Выслушав Гаубураву, Дарайавуш покачал головой:
— Не иначе как эти дикари хотят вывести нас из терпения. Они над нами издеваются, понимая, что мы бессильны им помешать.
— Позволь дать тебе совет, Дарайавуш, — произнёс Гаубурава. — Дождись следующей ночи и, как обычно запалив огни, оставь лагерь вместе с больными, ранеными и ослами на привязи, чтобы те ревели. Этим людям объяви, что, пока ты будешь совершать нападение на скифов, им надлежит охранять лагерь. Тем временем с теми, кто сохранил силы, иди к Истру, пока ещё не разрушен мост и путь туда не преградили враги.
Царь тяжело вздохнул.
— Да будет так, — произнёс он и призвал к себе начальников отрядов, чтобы отдать распоряжение.
«Сам сказал...»
В лесхе сидели двадцать акусматиков, занимавших первые три скамьи.

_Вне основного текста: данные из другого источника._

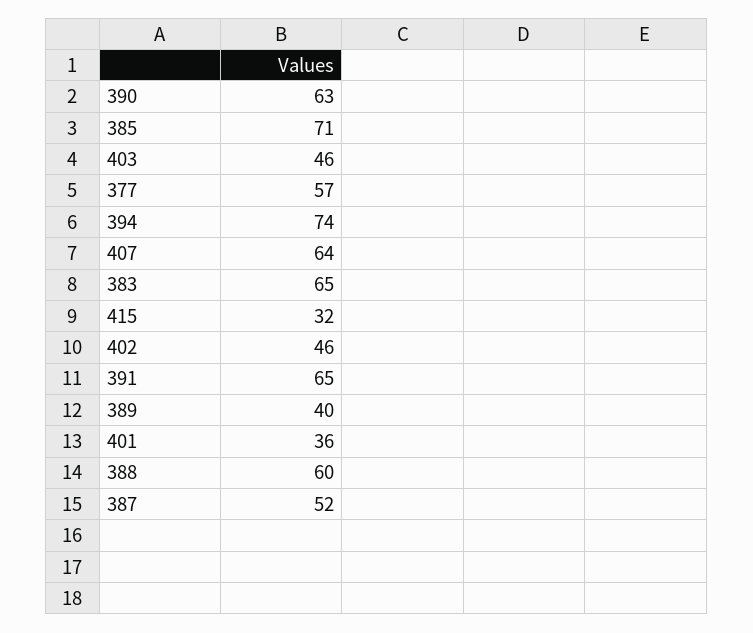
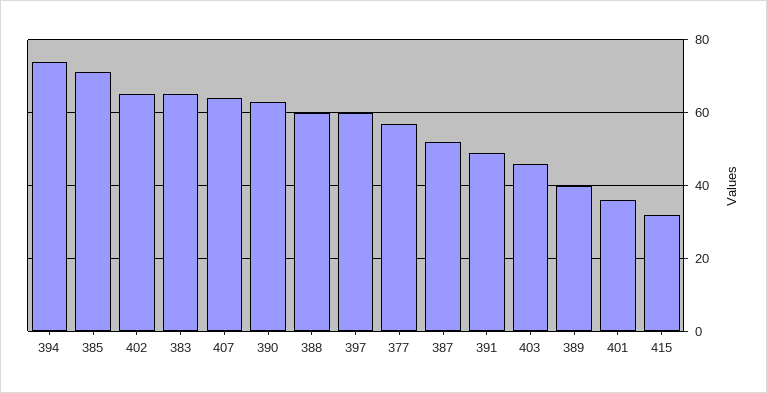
402: 46 -> 65
391: 65 -> 50
397: none -> 60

Эвримен, общаясь с ними ежедневно, знал каждого в лицо, но ни разу не слышал их голосов.
Нс услышал он их и сейчас, ибо, когда он сел на кафедру, все голоса слились в один выдох разочарования. И он вспомнил слова Пифагора: «Теперь о самом тяжком».
— Друзья мои, — начал Эвримен, — мне ли не понять ваших чувств. Весь год каждый из трёхсот шестидесяти четырёх дней слышать голос Учителя и через него познавать сокрытую от смертных гармонию сфер, ждать, когда же настанет триста шестьдесят пятый день, когда можно будет узреть божественный лик... И вот — вместо него я, кого вы видите каждый день. Но знайте же: Учитель среди вас. «Я буду с ними» — это его подлинные слова, последние, которые он произнёс, прощаясь. И я передаю их вам, сидящим здесь. Я вспоминаю ваш первый день, когда в этой лесхе не было ни одного пустого места и занавес скрывал от ваших глаз эту кафедру. Не всем оказалось под силу то, что преодолели вы. Двенадцать из выдержавших первое испытание, сделавшее вас учениками, покинули нас по собственной воле. С тремя пришлось расстаться за несоблюдение правил. Поэтому вам, дождавшимся этого дня, есть чем гордиться.
По рядам прокатилось разноголосое жужжание, которого в дни обычных занятий не услыхать.
— Этот день, — продолжал Эвримен, — возвращает вам речь, которая могла бы помешать сосредоточению мыслей и стать преградой на первом из трёх отрезков вашего пути к Истине. После осеннего отдыха вы возобновите обучение и теперь, твёрдо познавшие основы, сможете двигаться вперёд уже не безмолвно — вы будете общаться с Учителем, задавать вопросы и высказывать свои мысли, вы будете спорить друг с другом и предлагать собственные задачи, вам будут разрешены отлучки — в общем, начнётся новая жизнь. А через два года мы вновь встретимся в этой лесхе. Мы простимся с вами, и вы, обогащённые мудростью и умеющие хранить её от посторонних ушей, разойдётесь по домам, вернётесь в свои города к родителям и друзьям, с нетерпением вас ожидающим. И в этот день вы услышите имя лучшего из вас, кому будет дано право остаться здесь навсегда, чтобы называться математиком. А теперь — слово вам. Я знаю по себе, сколько за время молчания появилось мыслей и вопросов. Сейчас вы можете задать первые из них. Я попытаюсь на них ответить.